It's kind of very wild field to it. Yeah. Um, and it's seven miles of beautiful wilderness river trail. That was an interesting segue, um, with you using that term river trail. When I first put this concept together and I was talking about, um, hiking and backpacking and camping. A lot of that type of stuff doesn't usually associate with, with kayaking or, or any kind of like river activity typically. But, um, I think the, the concept of just getting outdoors and doing things that you love is, uh, is all inclusive to what the trail connection is all about. And like I mentioned in the first episode, you know, this is something that I grew up doing as a teenager and, uh, really enjoyed and that was kinda the first thing that I jumped back into when I was trying to find something to escape to. And, uh, so I definitely wanted to incorporate that into the show. And I think that using that term is, is a perfect way to describe what we're doing. Um, because this, these not all trails have dirt. Um, I've used that, that caption before, but um, there's just some really incredible places that you can explore that you can only get there by the use of water.

Speaker 3:

Hey, we've, we've enjoyed our morning so far. Um, haven't quite had an opportunity to, uh, to find any swimming holes there. That's pretty shallow water. Most of the river that we've been on this morning has been between 12 and 18 inches deep. Maybe a little deeper in some areas, but, uh, not too many low spots. Um, so something that I love doing Josef out. I don't know if you have had any experience doing it before, but, uh, every opportunity I get to get on a water, I'm always looking for a tall tree and a deep Holda to jump into in the water and basically trying to find what all of this, I guess. So. Um, have you had any experience jumping out of trees or doing anything like that growing up? Not trees. I have, well, I've swung off of swings from trees into rivers and I have climbed.

Speaker 3:

I've done cliff jumping [inaudible] but I've never just found a tree and just decided to jump off from it. Yeah. Okay. Yeah, that was something growing up, you know, I love doing and uh, me and my buddies, anytime we had a chance to go to the river we would, and most of the areas that we, we frequented were like tubing, rivers and, um, more popular spots. So the, the, the human traffic was a lot greater on these rivers. So you didn't really have too much of a, of a chance of disturbing wildlife or anything like that. And most of the areas were pretty well defined as, yeah, it's safe. And, um, that's a, that's something kind of the reason why I wanted to bring it up today is just kind of a, a public service announcement of guests for when you're, you're planning on doing any kind of adventure sport like that.

-------

*BRIEF 1*. In the river trail transcript, how deep was most of the river that morning?

*SUPPLIED INFORMATION*.
-------

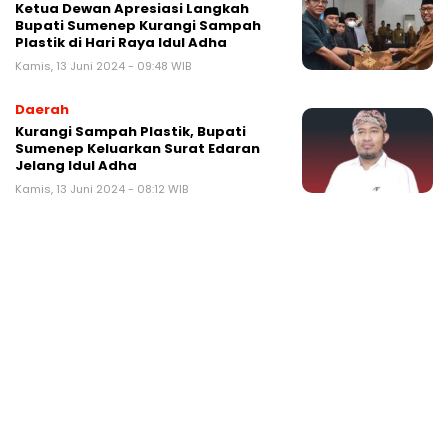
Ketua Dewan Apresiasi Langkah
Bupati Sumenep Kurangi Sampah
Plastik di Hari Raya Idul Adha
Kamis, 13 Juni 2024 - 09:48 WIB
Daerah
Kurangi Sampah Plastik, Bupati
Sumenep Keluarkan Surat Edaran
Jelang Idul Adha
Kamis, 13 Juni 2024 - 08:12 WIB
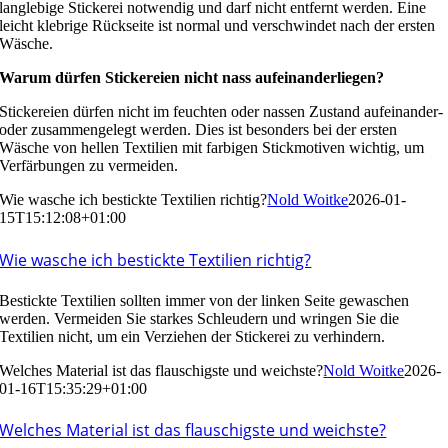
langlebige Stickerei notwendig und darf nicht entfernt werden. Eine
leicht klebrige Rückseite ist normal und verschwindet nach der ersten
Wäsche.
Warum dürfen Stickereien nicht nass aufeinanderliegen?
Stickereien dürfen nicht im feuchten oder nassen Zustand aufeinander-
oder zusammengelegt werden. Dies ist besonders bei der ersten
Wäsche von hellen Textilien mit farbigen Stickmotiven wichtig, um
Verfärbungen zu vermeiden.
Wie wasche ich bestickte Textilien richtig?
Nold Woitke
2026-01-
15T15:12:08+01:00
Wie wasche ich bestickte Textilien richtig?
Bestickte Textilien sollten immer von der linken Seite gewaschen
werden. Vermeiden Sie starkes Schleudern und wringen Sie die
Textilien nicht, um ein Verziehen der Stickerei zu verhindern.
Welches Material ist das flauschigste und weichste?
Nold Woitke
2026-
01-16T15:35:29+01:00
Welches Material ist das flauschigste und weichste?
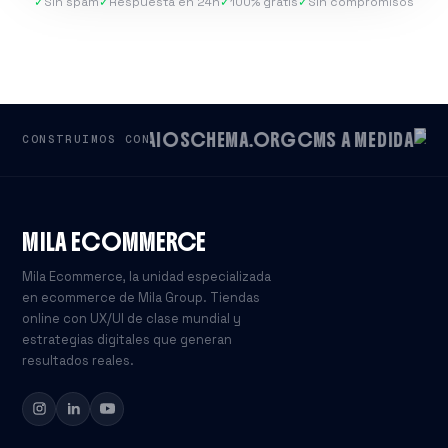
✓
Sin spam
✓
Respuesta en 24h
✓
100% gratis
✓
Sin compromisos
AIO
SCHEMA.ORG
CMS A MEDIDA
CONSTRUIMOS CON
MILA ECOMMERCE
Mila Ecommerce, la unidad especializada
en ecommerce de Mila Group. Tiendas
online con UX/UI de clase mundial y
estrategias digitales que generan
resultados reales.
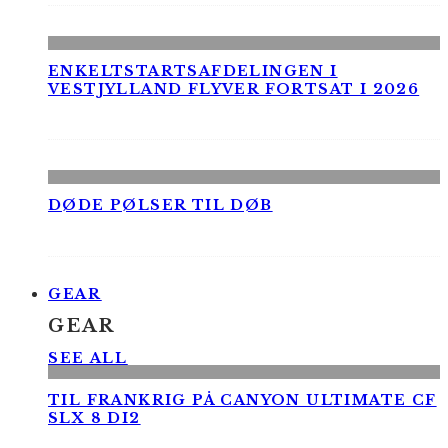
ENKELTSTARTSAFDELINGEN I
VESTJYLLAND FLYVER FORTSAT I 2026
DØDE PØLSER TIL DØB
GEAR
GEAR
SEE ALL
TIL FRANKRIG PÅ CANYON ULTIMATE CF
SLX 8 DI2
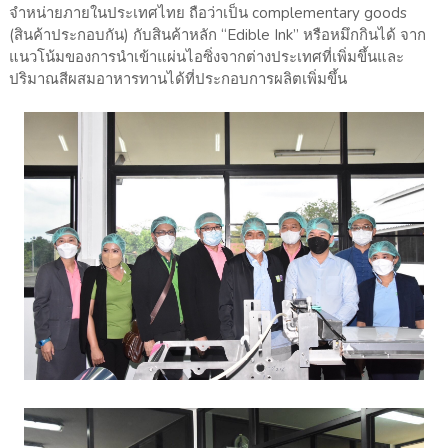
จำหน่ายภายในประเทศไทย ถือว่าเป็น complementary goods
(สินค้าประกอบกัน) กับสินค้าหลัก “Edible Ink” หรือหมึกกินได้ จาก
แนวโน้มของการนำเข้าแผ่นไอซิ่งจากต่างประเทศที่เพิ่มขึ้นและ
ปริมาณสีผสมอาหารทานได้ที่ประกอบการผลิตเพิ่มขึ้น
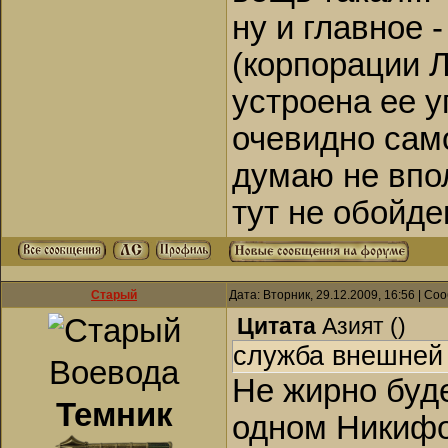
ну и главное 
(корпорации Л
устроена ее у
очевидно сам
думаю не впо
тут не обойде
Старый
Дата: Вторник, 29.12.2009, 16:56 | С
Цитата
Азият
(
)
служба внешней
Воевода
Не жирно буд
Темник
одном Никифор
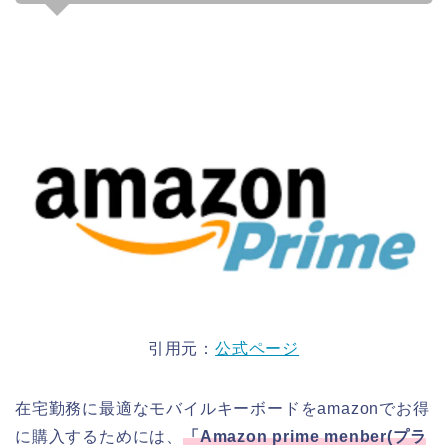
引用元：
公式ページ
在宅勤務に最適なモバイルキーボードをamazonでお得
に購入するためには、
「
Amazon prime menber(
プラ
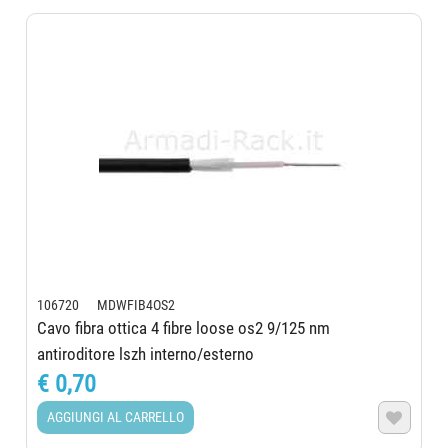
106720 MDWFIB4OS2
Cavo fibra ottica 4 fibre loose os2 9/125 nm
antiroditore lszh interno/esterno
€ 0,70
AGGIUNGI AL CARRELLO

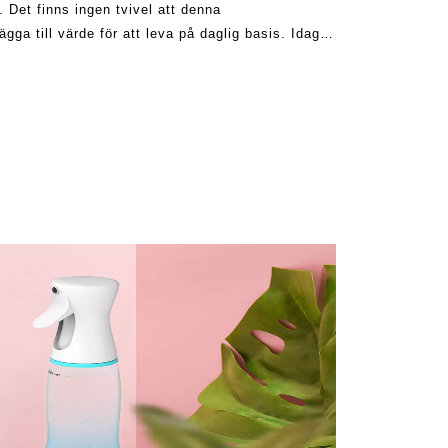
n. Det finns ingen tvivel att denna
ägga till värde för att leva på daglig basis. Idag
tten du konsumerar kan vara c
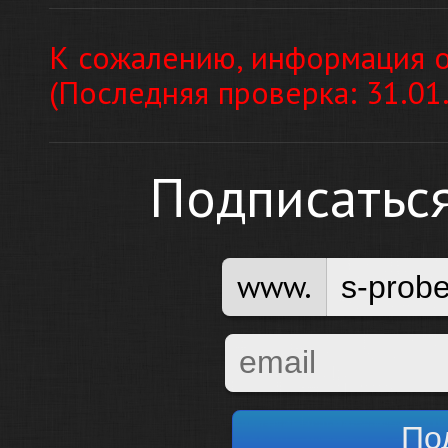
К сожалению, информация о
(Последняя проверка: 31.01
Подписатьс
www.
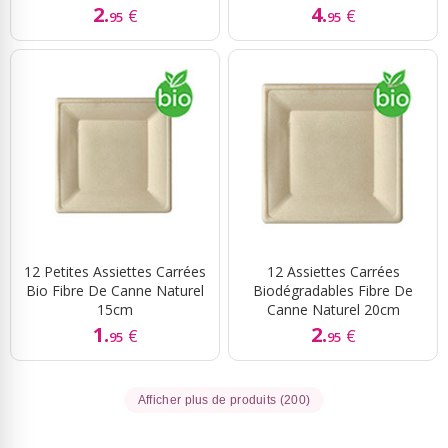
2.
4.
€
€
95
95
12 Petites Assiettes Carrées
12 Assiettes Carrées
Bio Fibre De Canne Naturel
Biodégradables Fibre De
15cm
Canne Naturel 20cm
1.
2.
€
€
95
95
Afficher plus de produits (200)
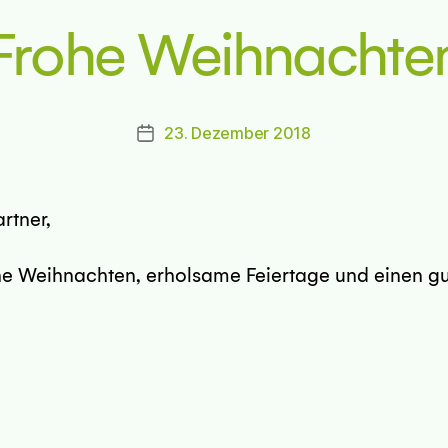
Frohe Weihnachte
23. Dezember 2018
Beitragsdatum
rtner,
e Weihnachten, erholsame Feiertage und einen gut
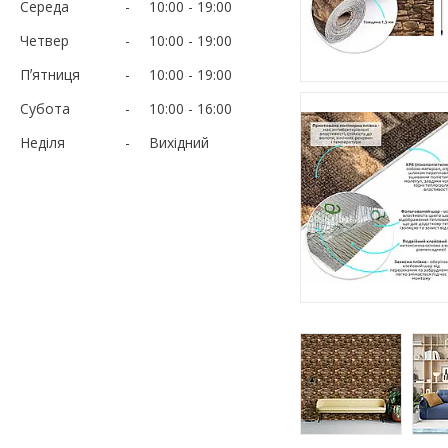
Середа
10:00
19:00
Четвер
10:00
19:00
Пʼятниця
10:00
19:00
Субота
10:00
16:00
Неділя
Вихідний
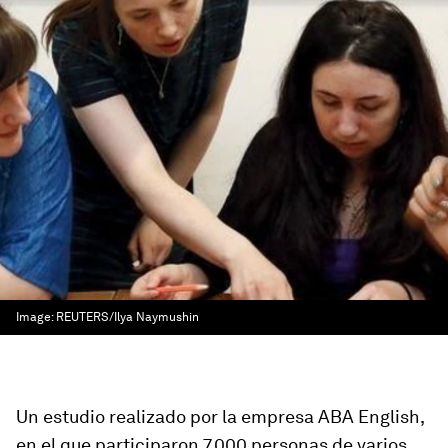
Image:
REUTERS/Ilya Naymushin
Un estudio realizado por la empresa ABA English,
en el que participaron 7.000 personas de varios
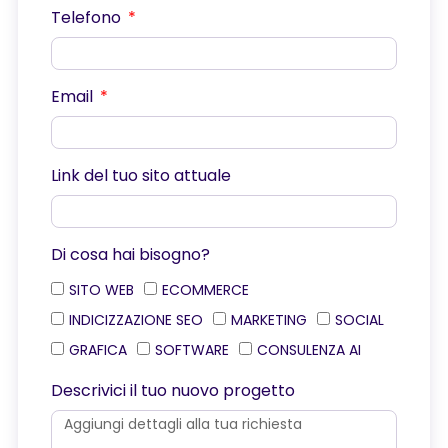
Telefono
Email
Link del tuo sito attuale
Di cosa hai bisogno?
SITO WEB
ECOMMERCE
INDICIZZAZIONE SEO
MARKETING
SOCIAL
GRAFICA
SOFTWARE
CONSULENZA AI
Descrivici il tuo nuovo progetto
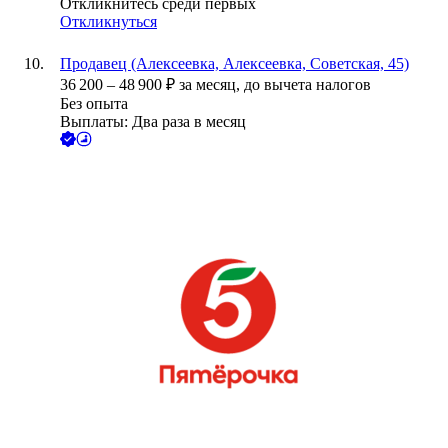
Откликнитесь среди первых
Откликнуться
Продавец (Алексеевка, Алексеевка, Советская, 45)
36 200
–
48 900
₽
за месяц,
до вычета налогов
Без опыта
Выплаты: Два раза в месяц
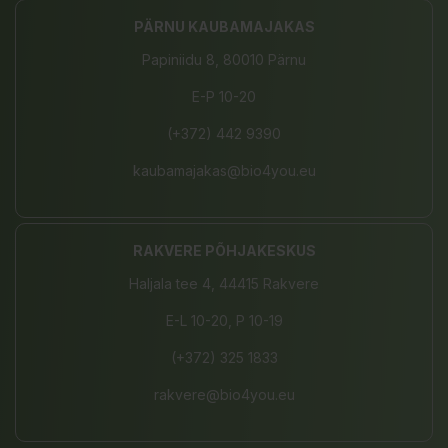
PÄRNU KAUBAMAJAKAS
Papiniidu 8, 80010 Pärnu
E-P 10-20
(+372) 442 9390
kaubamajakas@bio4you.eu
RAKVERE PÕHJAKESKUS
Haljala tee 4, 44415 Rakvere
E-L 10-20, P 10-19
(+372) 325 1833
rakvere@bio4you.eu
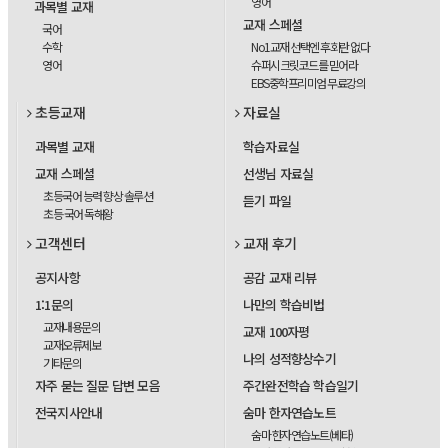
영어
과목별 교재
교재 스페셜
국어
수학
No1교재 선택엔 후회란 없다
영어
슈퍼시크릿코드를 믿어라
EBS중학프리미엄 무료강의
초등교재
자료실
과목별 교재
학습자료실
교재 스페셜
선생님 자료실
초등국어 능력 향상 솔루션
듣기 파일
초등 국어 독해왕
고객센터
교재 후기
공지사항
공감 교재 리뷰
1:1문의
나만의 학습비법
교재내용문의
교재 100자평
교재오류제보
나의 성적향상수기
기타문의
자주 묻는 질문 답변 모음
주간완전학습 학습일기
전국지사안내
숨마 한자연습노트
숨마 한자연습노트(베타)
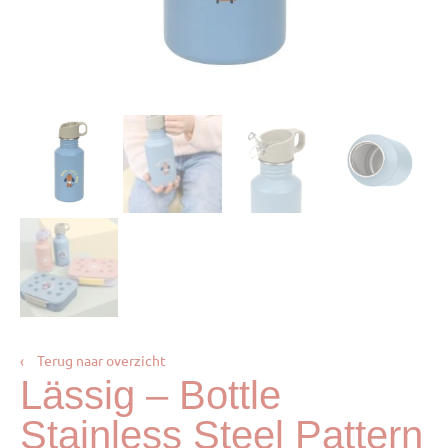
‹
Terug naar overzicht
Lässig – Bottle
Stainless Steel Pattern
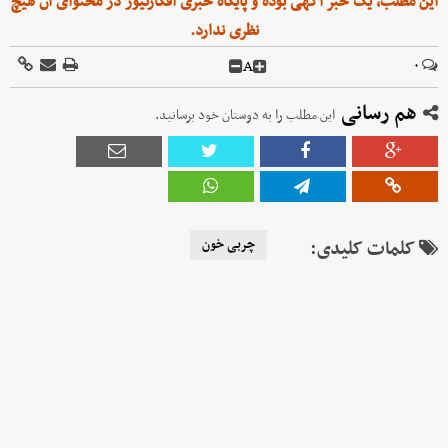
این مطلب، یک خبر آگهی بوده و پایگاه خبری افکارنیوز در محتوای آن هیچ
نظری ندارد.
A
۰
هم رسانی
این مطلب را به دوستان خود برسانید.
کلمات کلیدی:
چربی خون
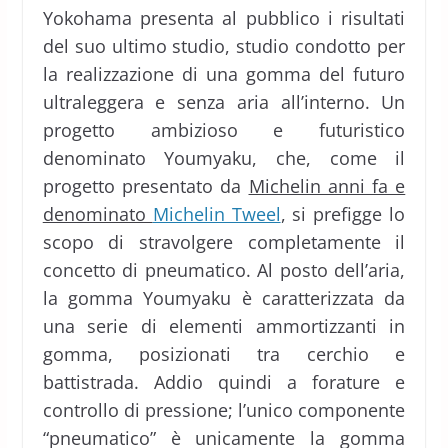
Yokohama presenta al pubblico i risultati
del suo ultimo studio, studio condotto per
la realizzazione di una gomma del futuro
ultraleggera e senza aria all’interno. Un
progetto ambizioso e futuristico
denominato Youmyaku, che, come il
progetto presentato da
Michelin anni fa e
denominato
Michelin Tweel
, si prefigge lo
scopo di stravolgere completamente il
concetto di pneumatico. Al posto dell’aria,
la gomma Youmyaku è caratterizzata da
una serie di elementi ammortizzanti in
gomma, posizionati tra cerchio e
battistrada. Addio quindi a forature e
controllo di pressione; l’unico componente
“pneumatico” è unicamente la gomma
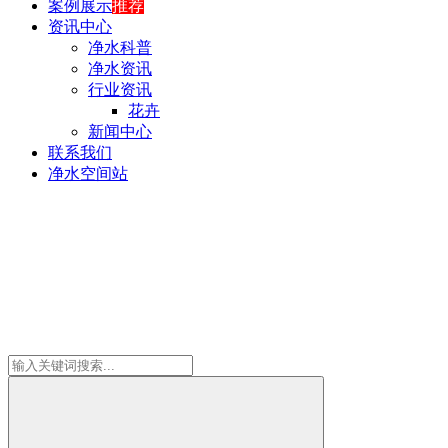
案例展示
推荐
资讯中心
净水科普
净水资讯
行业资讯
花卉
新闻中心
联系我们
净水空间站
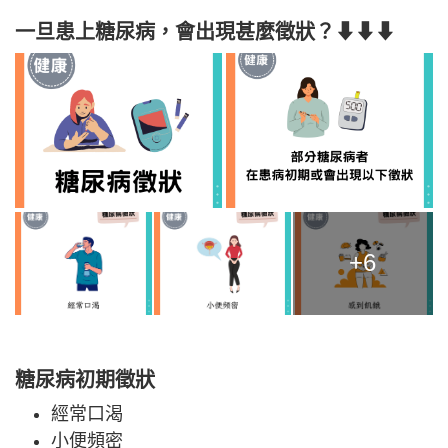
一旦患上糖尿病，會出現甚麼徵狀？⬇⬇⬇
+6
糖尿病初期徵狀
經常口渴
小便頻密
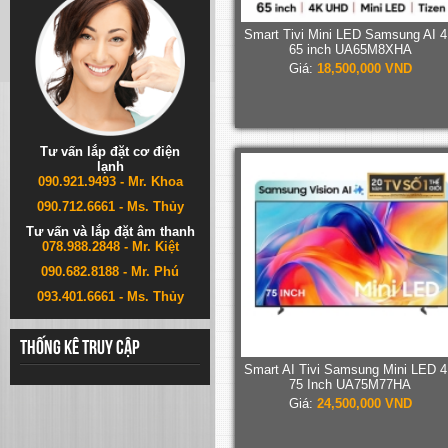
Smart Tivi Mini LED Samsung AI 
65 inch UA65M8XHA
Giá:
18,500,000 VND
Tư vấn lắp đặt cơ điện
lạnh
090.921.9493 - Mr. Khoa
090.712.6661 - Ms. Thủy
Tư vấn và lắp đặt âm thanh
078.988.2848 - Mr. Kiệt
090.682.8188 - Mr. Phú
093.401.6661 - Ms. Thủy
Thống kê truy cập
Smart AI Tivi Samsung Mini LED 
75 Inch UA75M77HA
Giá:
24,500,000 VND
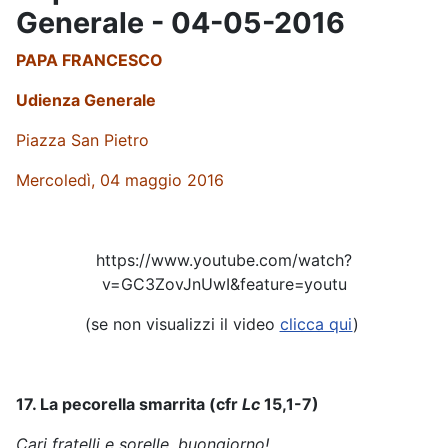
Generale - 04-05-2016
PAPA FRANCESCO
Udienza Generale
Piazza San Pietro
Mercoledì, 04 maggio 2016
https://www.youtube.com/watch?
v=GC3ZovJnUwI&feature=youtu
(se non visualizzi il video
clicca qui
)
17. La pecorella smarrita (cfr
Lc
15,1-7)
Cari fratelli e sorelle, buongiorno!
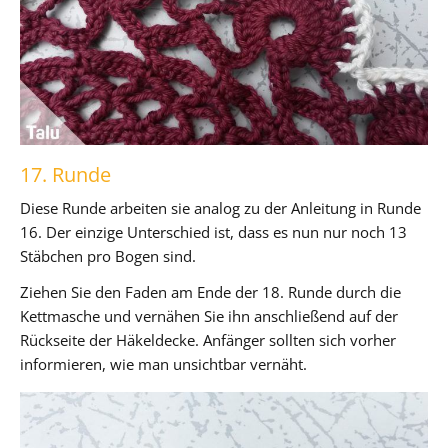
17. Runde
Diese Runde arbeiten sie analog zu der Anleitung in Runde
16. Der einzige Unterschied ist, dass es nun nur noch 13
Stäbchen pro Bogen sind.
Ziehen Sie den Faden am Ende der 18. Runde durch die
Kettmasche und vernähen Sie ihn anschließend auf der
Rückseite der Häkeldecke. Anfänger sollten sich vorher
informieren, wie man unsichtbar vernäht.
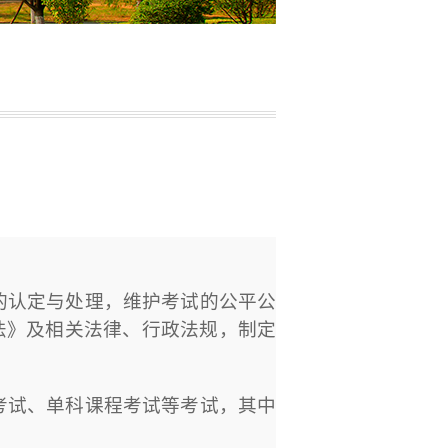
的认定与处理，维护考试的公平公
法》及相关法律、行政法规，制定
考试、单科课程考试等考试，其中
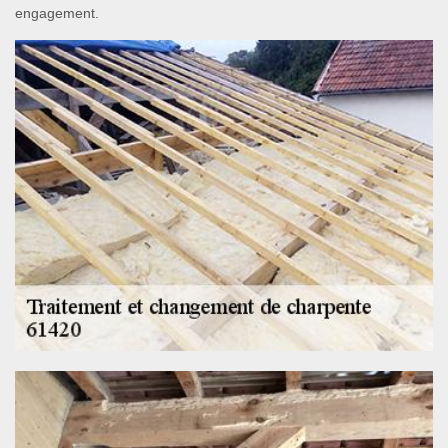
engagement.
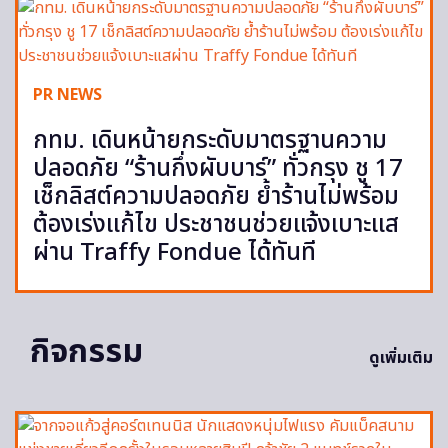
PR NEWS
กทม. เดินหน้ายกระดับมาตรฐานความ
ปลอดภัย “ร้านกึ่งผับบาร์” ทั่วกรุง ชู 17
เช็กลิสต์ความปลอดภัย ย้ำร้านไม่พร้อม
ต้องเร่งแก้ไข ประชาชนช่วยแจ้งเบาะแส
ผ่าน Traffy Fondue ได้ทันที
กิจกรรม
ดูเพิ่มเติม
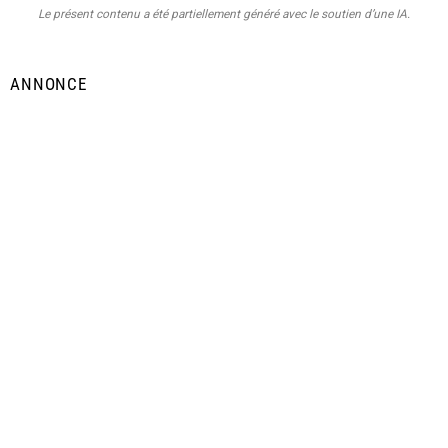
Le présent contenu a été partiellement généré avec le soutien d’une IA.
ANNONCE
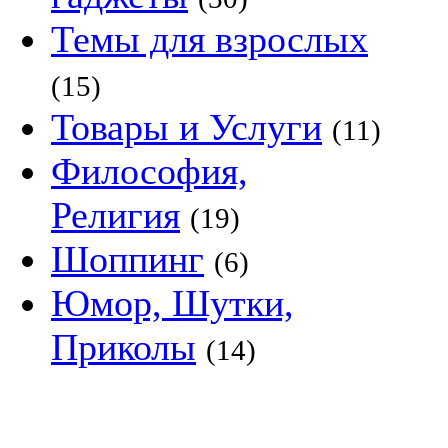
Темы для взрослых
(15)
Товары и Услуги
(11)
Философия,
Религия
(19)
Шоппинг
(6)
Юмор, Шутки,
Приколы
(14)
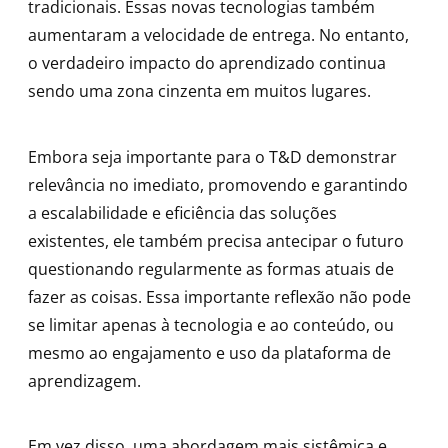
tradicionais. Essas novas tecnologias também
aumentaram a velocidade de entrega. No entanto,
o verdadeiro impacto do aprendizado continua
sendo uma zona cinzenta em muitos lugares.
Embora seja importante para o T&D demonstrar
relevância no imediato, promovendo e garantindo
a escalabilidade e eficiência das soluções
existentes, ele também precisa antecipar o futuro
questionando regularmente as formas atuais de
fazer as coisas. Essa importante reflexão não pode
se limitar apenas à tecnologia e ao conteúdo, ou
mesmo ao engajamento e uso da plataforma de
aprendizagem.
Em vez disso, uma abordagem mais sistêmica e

-------

*BRIEF 2*. Give the records from the line with "langlebige Stickerei notwendig" to the line with "Stickereien dürfen nicht" as a Markdown table with the columns Number and Record line, one row per line and blank lines left out.

*WORKED SOLUTION 1*. Between 12 and 18 inches deep.

*WORKED SOLUTION 2*.
| Number | Record line |
|---|---|
| 1 | langlebige Stickerei notwendig und darf nicht entfernt werden. Eine |
| 2 | leicht klebrige Rückseite ist normal und verschwindet nach der ersten |
| 3 | Wäsche. |
| 4 | Warum dürfen Stickereien nicht nass aufeinanderliegen? |
| 5 | Stickereien dürfen nicht im feuchten oder nassen Zustand aufeinander- |